Assigned task:
Copy everything from the start of the rows down to the line containing "(FBO) the IRA", changing "receiving custodian" to "receiving trustee" and keeping the rest unchanged. Leave the pictures out of your answer.

Data shown:
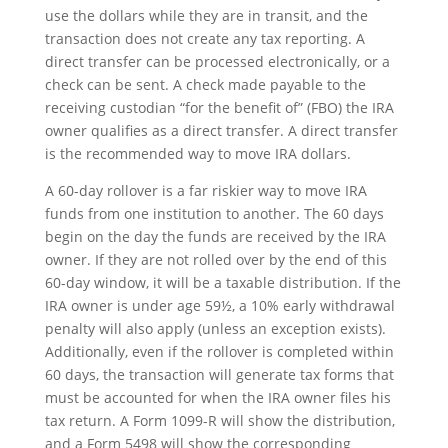
use the dollars while they are in transit, and the
transaction does not create any tax reporting. A
direct transfer can be processed electronically, or a
check can be sent. A check made payable to the
receiving custodian “for the benefit of” (FBO) the IRA
owner qualifies as a direct transfer. A direct transfer
is the recommended way to move IRA dollars.
A 60-day rollover is a far riskier way to move IRA
funds from one institution to another. The 60 days
begin on the day the funds are received by the IRA
owner. If they are not rolled over by the end of this
60-day window, it will be a taxable distribution. If the
IRA owner is under age 59½, a 10% early withdrawal
penalty will also apply (unless an exception exists).
Additionally, even if the rollover is completed within
60 days, the transaction will generate tax forms that
must be accounted for when the IRA owner files his
tax return. A Form 1099-R will show the distribution,
and a Form 5498 will show the corresponding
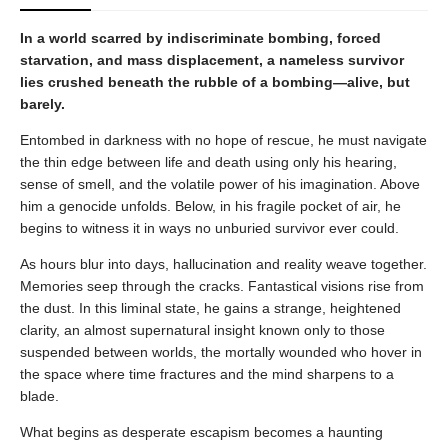
In a world scarred by indiscriminate bombing, forced
starvation, and mass displacement, a nameless survivor
lies crushed beneath the rubble of a bombing—alive, but
barely.
Entombed in darkness with no hope of rescue, he must navigate
the thin edge between life and death using only his hearing,
sense of smell, and the volatile power of his imagination. Above
him a genocide unfolds. Below, in his fragile pocket of air, he
begins to witness it in ways no unburied survivor ever could.
As hours blur into days, hallucination and reality weave together.
Memories seep through the cracks. Fantastical visions rise from
the dust. In this liminal state, he gains a strange, heightened
clarity, an almost supernatural insight known only to those
suspended between worlds, the mortally wounded who hover in
the space where time fractures and the mind sharpens to a
blade.
What begins as desperate escapism becomes a haunting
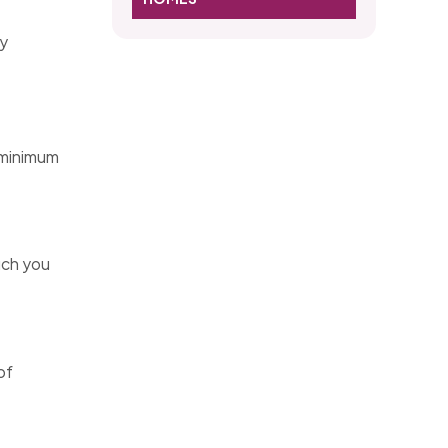
gy
 minimum
uch you
of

Your solution:
use the dollars while they are in transit, and the
transaction does not create any tax reporting. A
direct transfer can be processed electronically, or a
check can be sent. A check made payable to the
receiving trustee “for the benefit of” (FBO) the IRA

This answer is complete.